Obviously I talk a lot about Emily's journey with HLH. You read the stories on here and what she has had to deal with and what is to come. You have heard the side of HLH that has been ONLY about the infectious side of things. The side that is NOT genetic. You have heard me say how blessed we are because Emily has been able to celebrate another birthday with us. We have been able to see how far she has come and how much she has overcome since 2007.
There's another side to this disease. A side that is not a comfortable side. A side that you don't hear to much about. Let's face it ~ frankly, you dont hear too much about HLH since its so rare (one in one million ~ 1.2 million to be almost exact). The side that I am speaking of is the genetic side of things. The side of things where the outcome is an almost guarantee of death.

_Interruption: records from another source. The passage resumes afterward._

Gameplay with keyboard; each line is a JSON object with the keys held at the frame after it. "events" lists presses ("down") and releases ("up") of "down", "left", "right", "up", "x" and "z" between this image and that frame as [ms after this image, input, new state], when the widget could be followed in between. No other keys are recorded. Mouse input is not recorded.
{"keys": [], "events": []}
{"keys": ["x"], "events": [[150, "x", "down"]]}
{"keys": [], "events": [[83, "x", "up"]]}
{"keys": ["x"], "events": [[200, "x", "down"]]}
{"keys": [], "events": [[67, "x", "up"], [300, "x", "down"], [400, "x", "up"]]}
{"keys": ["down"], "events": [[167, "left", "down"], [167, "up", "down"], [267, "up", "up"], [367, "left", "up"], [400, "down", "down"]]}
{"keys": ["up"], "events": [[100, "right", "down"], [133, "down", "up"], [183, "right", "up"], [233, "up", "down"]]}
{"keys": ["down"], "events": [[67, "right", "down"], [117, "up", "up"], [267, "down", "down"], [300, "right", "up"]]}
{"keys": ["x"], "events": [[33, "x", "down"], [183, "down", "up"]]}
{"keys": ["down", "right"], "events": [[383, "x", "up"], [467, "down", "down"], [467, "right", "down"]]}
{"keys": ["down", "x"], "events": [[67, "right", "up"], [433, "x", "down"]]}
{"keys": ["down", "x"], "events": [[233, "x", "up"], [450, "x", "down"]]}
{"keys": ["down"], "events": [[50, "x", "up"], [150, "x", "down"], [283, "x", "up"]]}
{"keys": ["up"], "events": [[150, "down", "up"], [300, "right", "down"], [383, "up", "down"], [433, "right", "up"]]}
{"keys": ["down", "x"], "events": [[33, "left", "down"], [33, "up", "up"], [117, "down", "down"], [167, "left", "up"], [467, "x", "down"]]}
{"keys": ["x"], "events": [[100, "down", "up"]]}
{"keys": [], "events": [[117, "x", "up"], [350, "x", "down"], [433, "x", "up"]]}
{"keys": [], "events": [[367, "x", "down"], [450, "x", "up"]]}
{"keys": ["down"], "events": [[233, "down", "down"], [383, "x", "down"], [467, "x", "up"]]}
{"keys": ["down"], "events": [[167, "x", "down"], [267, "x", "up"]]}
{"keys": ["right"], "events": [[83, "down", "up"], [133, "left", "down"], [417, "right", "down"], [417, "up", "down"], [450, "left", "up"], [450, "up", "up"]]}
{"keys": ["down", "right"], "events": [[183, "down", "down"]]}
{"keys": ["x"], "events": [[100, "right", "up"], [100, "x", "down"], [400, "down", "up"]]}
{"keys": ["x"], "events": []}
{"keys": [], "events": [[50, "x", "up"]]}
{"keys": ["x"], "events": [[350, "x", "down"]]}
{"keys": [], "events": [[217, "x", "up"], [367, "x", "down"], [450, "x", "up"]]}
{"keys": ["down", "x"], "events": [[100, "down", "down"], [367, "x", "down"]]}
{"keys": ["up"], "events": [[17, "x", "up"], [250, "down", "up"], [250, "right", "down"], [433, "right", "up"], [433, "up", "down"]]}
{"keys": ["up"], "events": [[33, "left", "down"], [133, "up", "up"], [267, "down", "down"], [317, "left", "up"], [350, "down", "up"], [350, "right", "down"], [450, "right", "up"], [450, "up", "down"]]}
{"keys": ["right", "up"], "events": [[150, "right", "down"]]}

I just finished reading a book called "Love Trumps Grief" by Kristen Akin. This is the FIRST book I have read that is a personal story dealing with HLH. This lady and her husband are incredible...not to mention their kids, Matthew and Andrew. You see, Kristen is a carrier and her kids both carried the mutation for HLH. Andrew, the youngest, first showed signs at 10 weeks old. Her struggle to cope with things and living basically in the hospital for the entire time (from 10 weeks until his passing) is just unbelievable. Her older son, Matthew, carried it but hadnt shown signs yet. After four bone marrow transplants (3 for Andrew and 1 for Matthew) both of her boys died from this horrible disease.
Can you imagine? Thinking your kids are perfectly healthy one minute and the next fighting to keep them alive. Even though Emily never had to have a bone marrow transplant, I could relate to so many things she mentions in her book. All the medications, CAT scans, MRI's, biopsies, x-rays, surgeries, being in ICU, seeing your child on a vent, therapy, living in the hospital, all the medications and the list goes on. I had a terrible time reading this book and found myself having to set it aside numerous times because of the overwhelming emotional reaction I had to it.
Reading this, I have learned even more about the disease ~ a side of the disease that feel so blessed to have never had to encounter. A side of the disease seems too unbearable to think about but also to unbelievable how horrible HLH can be. This side of HLH, the genetic side of things, makes me feel so blessed with the infectious side that Emily has.
This has made me realize how blessed I am to be able to kiss my kids good night each night. How blessed I am that this isnt genetic and that Benjamin doesnt have it or hasnt shown any type of signs of having it. How blessed we are that Emily is still here. Yes, she is behind in school; yes, she has issues with memory; yes, she still takes chemo and will forever and there will probably be other issues we encounter later due to the medications that she has had to be on. But she is here.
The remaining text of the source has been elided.